'''

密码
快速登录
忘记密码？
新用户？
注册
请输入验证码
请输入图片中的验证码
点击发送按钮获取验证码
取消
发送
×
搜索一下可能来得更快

'''

## Task goal
In this exercise, you retype all of the data exactly as it appears above.

## Task output
密码
快速登录
忘记密码？
新用户？
注册
请输入验证码
请输入图片中的验证码
点击发送按钮获取验证码
取消
发送
×
搜索一下可能来得更快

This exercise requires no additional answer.